• _What to do_
Scan the entries for the word "void", and copy every line where it appears.

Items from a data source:
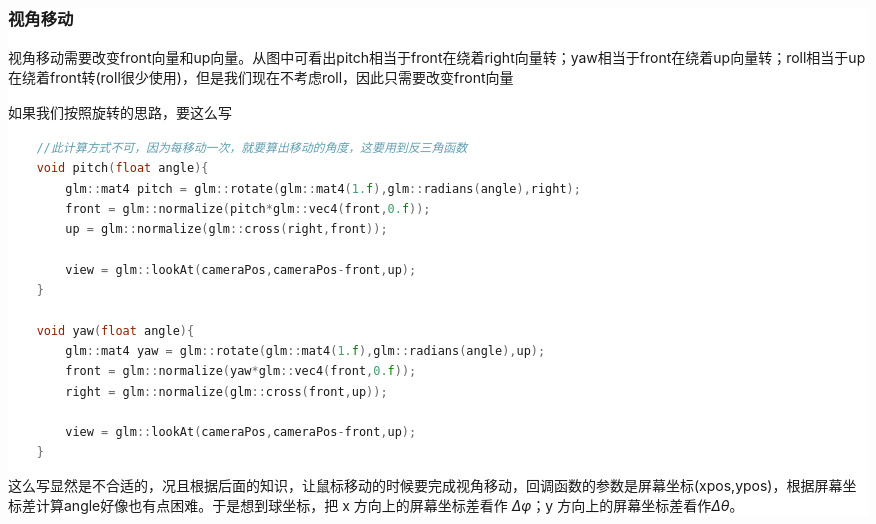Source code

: ### 视角移动

视角移动需要改变front向量和up向量。从图中可看出pitch相当于front在绕着right向量转；yaw相当于front在绕着up向量转；roll相当于up在绕着front转(roll很少使用)，但是我们现在不考虑roll，因此只需要改变front向量

如果我们按照旋转的思路，要这么写

```c++
    //此计算方式不可，因为每移动一次，就要算出移动的角度，这要用到反三角函数
    void pitch(float angle){
        glm::mat4 pitch = glm::rotate(glm::mat4(1.f),glm::radians(angle),right);
        front = glm::normalize(pitch*glm::vec4(front,0.f));
        up = glm::normalize(glm::cross(right,front));

        view = glm::lookAt(cameraPos,cameraPos-front,up);
    }

    void yaw(float angle){
        glm::mat4 yaw = glm::rotate(glm::mat4(1.f),glm::radians(angle),up);
        front = glm::normalize(yaw*glm::vec4(front,0.f));
        right = glm::normalize(glm::cross(front,up));

        view = glm::lookAt(cameraPos,cameraPos-front,up);
    }
```

这么写显然是不合适的，况且根据后面的知识，让鼠标移动的时候要完成视角移动，回调函数的参数是屏幕坐标(xpos,ypos)，根据屏幕坐标差计算angle好像也有点困难。于是想到球坐标，把 x 方向上的屏幕坐标差看作 $Δφ$；y 方向上的屏幕坐标差看作$Δθ$。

• _Final answer_
    void pitch(float angle){
    void yaw(float angle){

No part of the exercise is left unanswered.